*Instruction*
Reproduce verbatim the lines from the one containing "text values (8, 'Oracle:SQL*PLUS" up to and including the one containing "text values (2,1,2,20,5);", and nothing else.

>> begin

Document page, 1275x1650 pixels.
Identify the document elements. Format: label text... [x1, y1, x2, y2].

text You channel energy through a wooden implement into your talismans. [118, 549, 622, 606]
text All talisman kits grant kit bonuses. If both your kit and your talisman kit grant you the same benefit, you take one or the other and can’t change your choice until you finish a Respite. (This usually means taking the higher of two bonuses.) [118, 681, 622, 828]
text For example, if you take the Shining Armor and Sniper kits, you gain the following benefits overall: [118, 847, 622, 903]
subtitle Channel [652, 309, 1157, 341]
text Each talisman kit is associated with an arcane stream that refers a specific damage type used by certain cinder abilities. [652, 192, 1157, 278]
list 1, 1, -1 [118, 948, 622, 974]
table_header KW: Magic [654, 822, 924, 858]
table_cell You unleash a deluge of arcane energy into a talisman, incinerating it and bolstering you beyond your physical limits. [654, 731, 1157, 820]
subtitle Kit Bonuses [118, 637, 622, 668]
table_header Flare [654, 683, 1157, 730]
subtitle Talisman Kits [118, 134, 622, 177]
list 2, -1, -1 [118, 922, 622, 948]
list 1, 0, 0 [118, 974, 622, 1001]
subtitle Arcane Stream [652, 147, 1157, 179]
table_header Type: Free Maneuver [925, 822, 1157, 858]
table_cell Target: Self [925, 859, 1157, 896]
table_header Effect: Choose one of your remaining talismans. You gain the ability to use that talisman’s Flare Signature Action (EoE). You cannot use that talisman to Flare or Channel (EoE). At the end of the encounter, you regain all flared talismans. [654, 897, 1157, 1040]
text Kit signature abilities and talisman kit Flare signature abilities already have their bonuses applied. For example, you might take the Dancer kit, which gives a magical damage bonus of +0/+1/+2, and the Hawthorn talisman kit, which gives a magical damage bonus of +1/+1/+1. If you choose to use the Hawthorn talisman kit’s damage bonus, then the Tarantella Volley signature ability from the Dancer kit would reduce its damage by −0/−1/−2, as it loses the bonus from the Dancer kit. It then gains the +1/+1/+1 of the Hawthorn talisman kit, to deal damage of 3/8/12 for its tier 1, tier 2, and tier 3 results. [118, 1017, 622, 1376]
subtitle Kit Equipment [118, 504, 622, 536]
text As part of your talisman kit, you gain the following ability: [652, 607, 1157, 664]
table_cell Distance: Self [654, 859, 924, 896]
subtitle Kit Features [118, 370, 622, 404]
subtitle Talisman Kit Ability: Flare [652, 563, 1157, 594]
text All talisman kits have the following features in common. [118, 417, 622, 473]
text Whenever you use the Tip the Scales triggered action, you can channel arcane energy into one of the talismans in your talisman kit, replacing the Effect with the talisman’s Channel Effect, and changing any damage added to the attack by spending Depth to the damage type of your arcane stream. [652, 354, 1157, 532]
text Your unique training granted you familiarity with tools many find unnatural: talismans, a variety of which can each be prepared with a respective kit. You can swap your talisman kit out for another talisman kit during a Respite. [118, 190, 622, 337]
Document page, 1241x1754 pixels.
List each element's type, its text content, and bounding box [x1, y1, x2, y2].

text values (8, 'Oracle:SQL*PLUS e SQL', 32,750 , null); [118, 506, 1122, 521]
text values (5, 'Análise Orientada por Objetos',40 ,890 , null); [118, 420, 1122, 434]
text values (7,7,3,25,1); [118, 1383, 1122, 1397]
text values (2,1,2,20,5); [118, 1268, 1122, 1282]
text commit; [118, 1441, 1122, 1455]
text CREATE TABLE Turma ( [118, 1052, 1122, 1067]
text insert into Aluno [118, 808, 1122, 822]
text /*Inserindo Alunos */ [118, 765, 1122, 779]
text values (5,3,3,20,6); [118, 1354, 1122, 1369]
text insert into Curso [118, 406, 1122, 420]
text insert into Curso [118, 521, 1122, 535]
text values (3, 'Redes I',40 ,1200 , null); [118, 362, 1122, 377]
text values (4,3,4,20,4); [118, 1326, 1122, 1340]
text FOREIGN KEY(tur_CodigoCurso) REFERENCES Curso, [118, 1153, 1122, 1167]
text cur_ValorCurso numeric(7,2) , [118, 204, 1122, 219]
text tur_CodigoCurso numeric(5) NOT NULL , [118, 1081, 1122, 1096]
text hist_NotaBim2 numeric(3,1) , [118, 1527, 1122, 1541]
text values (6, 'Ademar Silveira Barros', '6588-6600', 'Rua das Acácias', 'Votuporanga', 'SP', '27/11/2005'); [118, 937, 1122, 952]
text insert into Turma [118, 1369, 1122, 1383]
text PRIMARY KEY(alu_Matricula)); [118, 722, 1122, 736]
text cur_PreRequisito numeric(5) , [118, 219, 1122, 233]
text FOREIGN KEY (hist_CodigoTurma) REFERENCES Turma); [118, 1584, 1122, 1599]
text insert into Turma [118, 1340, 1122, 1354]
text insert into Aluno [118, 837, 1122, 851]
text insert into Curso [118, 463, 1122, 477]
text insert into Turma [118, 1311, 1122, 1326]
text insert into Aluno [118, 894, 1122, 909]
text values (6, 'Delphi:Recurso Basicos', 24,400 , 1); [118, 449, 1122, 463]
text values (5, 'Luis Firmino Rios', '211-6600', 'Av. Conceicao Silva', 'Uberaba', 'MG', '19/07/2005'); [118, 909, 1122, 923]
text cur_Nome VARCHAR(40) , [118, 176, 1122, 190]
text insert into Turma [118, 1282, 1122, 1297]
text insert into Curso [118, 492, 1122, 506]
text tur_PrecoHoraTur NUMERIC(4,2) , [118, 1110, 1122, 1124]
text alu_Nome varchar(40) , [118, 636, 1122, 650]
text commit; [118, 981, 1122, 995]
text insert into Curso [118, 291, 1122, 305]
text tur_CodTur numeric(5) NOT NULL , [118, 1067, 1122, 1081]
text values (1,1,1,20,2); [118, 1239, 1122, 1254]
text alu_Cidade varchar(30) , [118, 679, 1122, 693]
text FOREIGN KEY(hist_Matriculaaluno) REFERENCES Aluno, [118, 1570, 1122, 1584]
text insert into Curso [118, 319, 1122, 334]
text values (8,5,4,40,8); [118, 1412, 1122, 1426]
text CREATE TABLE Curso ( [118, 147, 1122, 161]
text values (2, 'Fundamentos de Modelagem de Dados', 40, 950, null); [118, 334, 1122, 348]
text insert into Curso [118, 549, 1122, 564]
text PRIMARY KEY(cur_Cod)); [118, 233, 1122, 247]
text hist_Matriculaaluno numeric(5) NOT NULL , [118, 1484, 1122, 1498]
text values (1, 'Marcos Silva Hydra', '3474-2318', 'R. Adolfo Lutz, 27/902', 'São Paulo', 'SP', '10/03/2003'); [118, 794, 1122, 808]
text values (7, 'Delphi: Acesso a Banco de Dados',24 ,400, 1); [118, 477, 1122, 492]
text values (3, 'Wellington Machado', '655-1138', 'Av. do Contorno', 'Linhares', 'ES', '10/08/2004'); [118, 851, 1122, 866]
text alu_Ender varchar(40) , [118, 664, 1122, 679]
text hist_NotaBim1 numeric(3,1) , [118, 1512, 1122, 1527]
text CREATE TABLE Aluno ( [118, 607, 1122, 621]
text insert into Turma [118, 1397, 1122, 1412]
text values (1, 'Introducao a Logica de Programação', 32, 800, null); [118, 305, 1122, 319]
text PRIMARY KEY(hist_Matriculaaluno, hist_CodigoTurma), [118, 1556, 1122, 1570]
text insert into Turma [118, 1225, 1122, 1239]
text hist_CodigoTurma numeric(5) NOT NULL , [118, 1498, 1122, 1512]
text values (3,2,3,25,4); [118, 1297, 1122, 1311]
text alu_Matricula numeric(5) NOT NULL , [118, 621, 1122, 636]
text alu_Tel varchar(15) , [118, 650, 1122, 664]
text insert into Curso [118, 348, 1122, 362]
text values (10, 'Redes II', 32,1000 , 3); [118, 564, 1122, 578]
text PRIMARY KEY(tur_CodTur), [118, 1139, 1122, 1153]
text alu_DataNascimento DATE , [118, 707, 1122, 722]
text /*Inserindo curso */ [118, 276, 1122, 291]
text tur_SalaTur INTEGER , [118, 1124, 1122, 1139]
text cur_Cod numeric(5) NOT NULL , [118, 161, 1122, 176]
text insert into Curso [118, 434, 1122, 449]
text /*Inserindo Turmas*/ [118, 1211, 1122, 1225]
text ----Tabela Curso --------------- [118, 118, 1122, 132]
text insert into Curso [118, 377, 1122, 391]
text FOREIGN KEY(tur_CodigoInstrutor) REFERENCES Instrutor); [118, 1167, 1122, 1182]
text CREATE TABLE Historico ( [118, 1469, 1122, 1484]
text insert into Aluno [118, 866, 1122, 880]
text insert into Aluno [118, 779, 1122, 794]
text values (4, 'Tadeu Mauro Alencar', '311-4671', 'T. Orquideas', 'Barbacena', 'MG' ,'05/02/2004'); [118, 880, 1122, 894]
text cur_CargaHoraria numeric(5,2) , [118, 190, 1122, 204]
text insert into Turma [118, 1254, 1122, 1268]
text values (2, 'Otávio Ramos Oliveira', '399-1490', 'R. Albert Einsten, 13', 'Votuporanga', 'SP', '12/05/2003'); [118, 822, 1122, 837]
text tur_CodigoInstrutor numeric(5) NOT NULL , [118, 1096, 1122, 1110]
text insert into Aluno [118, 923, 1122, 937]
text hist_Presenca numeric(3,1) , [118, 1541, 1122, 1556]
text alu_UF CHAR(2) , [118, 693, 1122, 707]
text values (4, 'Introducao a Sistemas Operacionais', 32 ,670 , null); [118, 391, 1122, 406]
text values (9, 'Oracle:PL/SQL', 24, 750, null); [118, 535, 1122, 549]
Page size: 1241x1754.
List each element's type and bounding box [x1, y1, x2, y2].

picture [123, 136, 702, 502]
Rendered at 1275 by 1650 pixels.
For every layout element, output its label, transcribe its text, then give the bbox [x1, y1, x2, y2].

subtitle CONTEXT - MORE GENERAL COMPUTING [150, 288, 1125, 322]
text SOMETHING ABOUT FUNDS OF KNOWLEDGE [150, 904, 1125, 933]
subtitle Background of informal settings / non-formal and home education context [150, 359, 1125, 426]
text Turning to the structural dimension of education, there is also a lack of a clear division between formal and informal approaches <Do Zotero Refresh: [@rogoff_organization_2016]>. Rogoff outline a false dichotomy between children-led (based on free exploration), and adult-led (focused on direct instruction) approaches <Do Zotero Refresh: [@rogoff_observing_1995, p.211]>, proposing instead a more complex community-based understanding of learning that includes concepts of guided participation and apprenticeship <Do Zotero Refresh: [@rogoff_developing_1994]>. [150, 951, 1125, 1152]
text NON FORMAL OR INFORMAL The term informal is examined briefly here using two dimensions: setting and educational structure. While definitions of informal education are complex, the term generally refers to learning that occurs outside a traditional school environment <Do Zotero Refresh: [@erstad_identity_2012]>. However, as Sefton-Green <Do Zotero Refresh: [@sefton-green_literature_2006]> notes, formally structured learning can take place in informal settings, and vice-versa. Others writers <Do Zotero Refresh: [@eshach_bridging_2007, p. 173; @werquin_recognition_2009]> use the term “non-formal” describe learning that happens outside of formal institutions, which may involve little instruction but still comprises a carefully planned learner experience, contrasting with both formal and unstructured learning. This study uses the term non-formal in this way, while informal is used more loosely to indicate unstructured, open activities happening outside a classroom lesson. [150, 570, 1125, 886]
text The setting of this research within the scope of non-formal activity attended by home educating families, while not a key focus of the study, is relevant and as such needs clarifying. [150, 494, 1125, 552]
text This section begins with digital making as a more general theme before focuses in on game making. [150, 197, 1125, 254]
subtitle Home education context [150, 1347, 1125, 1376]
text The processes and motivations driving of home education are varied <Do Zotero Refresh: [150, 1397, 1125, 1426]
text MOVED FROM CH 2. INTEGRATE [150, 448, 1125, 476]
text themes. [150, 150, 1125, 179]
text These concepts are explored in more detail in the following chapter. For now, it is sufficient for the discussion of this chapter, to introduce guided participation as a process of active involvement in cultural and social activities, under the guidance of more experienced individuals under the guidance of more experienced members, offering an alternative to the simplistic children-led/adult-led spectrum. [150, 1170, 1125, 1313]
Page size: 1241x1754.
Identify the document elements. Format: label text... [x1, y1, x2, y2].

>> end

*Written response*
text values (8, 'Oracle:SQL*PLUS e SQL', 32,750 , null); [118, 506, 1122, 521]
text values (5, 'Análise Orientada por Objetos',40 ,890 , null); [118, 420, 1122, 434]
text values (7,7,3,25,1); [118, 1383, 1122, 1397]
text values (2,1,2,20,5); [118, 1268, 1122, 1282]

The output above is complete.